Today Neocities decided to roll out their AI policy which amounts to an open sourced robots.txt, file now included with every subsequent new website. Anyone who had been using neocities as a web host with any seriousness up to now has undoubtedly made one of these, as well as thrown the necessary (and most likely ignored) meta tags in the heading of their static websites. It’s one of the first things I researched when getting a website set up. When I looked it up six months ago, the basic unfortunate reality of robots.txt is most scrapers will kindly choose to ignore them. This isn’t a binding agreement between you and the robots that scour the internet looking for content. That content being anything robots scrape for, not just AI. They look for email addresses, keywords for SEO (search engine optimization), pictures to ingest into their image generation bot, text for their chatbot, etc. It’s a never ending problem and they’ve been around as long as the internet.

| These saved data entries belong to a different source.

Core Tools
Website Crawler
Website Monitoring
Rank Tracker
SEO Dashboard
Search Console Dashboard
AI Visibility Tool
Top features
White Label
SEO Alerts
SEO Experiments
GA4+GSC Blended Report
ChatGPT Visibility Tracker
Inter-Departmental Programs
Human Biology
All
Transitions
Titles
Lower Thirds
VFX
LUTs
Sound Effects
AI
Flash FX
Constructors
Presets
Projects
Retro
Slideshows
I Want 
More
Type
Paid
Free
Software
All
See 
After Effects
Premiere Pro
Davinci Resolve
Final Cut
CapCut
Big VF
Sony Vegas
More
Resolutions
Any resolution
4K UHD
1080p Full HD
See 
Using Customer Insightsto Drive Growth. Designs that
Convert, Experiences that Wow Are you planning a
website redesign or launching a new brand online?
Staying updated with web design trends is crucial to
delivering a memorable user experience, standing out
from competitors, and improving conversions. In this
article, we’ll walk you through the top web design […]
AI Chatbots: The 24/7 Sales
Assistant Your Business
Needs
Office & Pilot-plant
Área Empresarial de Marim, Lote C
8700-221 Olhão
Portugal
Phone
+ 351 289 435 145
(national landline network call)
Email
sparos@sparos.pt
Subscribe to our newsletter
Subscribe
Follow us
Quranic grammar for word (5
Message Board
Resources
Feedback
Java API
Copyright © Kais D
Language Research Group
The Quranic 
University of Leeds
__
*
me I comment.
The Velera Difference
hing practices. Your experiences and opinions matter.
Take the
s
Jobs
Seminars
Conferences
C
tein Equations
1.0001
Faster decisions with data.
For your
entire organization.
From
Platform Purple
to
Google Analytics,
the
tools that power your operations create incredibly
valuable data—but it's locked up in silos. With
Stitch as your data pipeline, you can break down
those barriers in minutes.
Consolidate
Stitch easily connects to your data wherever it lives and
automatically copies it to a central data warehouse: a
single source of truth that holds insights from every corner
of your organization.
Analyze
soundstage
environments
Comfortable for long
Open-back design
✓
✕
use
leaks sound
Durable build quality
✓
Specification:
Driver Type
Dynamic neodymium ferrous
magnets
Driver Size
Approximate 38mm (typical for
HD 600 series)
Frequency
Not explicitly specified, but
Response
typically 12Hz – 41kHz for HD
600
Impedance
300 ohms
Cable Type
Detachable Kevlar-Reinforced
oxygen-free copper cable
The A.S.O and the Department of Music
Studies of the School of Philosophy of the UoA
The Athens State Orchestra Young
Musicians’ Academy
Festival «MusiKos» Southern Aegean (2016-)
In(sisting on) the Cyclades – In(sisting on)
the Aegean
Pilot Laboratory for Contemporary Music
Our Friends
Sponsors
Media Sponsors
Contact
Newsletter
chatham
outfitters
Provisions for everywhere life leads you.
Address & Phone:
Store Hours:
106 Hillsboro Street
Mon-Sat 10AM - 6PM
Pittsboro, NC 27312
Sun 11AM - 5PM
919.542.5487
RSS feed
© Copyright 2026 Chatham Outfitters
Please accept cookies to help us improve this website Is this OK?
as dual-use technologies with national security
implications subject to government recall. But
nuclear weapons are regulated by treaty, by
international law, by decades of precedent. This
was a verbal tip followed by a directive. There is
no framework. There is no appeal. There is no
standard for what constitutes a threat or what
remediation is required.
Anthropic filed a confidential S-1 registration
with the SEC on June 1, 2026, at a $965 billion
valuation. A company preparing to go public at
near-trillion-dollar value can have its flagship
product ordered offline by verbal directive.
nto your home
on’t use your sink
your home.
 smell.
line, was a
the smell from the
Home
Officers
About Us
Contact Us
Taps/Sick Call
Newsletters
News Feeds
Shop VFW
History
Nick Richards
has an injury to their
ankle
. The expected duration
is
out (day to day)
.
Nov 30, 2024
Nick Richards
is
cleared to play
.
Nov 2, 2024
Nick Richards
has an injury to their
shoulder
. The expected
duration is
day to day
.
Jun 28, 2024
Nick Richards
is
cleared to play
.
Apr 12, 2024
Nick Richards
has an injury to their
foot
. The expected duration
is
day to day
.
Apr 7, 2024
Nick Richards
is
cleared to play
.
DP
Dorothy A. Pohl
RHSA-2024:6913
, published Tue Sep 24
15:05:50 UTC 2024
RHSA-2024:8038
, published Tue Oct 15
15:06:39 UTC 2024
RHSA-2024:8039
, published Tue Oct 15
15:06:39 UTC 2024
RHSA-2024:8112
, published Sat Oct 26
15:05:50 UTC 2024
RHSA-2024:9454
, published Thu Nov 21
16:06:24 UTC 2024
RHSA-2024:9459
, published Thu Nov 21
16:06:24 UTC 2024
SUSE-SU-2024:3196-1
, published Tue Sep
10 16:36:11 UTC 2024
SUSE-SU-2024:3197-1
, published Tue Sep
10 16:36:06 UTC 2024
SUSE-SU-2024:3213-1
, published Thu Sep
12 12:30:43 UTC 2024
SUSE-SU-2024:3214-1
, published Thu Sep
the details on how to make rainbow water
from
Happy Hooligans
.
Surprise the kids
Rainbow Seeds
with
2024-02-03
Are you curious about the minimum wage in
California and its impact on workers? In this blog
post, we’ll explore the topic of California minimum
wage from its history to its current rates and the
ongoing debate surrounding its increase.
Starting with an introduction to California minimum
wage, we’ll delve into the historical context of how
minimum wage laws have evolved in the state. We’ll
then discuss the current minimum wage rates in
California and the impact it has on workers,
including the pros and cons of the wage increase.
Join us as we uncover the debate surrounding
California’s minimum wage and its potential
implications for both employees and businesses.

But this response from Neocities, who is my webhost (and yours if you had accepted their offer of making the old web, new again), is a white flag! Oh no! We cannot possible aid you in protecting your websites from these (admittedly) nefarious circumstances. I am not extremely technical, this website is the most code I’ve ever written in my life and it’s been a wild ride! I do not know how to appropriately tackle the problem of billion dollar AI companies coming to your websites to harvest your data. However, I could do some research and possibly consult with the many people who have written extensively about this topic. This is their business! And they are promising a better web for the close-to-1,000,000 websites they now host.

I don’t think Neocities is alone in this conundrum. “AI” as the industry and world at large has decided to call it, is being shoehorned into literally everything we see. And the more they use it, the more they force it into the most day-to-day areas, the more scraping that will happen. I think that I just want more than a head-in-the-sand approach to this issue. Can we stand up as a group and say “no more?” There is a program called pi-hole that uses blacklists that are sourced from multiple organizations. It is interesting to envision a crowdsourced blacklist of AI bot ip addresses in the same way. I think there needs to be a pool of people that aren’t beholden to AI in the way that so many are, and these pools need to use that amazing ingenuity that so often happens on the internet to stand against this nonsense and protect all of our shit! Or we just lean into it and poison that well, and poison it big time.